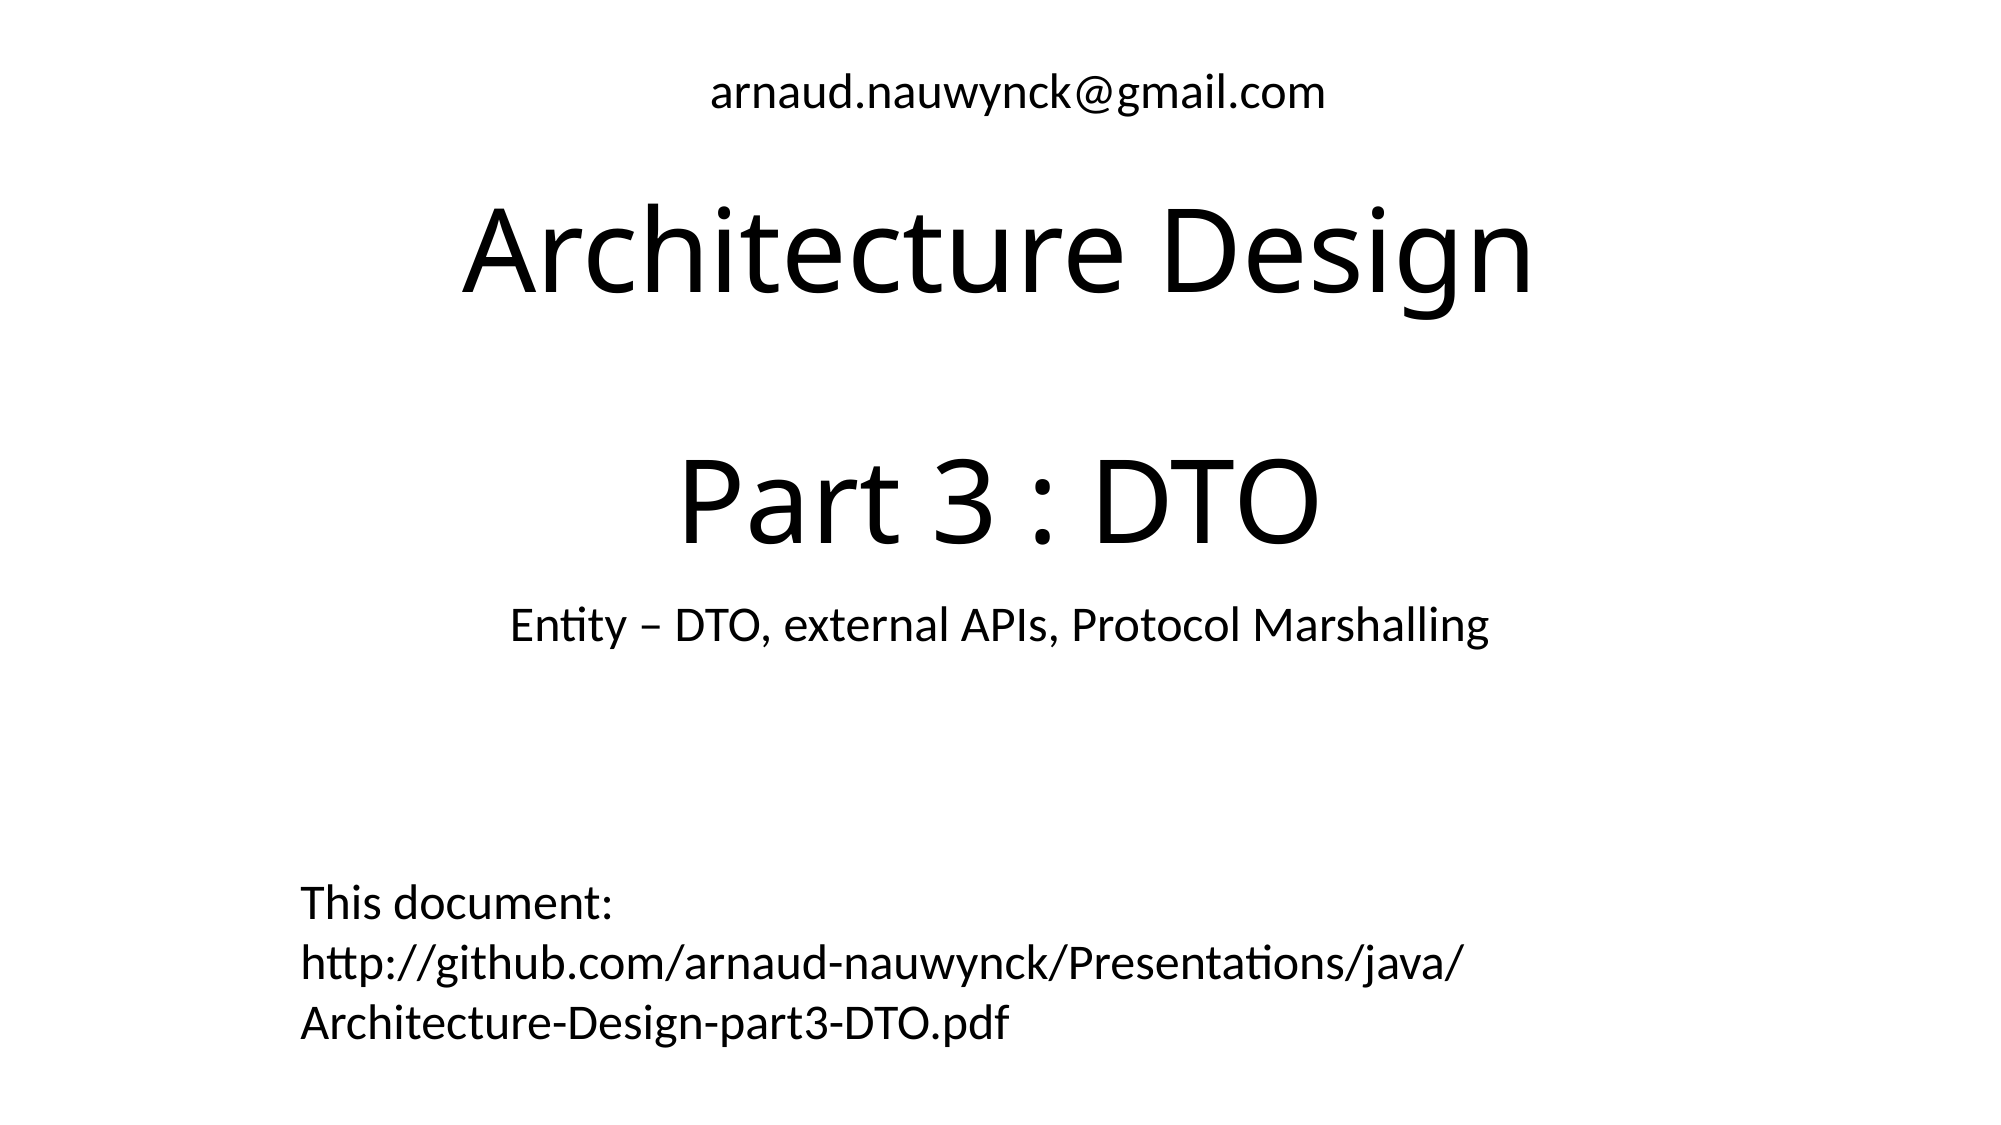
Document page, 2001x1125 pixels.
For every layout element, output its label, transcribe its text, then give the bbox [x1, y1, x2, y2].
━━━━━━━━━━━━━━━━━━━━━━━━━━━━━━
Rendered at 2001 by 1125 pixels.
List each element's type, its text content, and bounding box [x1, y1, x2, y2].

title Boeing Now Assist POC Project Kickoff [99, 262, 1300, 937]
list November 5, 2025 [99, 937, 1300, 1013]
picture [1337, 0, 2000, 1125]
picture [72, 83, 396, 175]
━━━━━━━━━━━━━━━━━━━━━━━━━━━━━━
◆ **Try it**:
In the lines above, find the word "pixels" and copy every line it occurs in.

◆ **Task output**:
Document page, 2001x1125 pixels.
Rendered at 2001 by 1125 pixels.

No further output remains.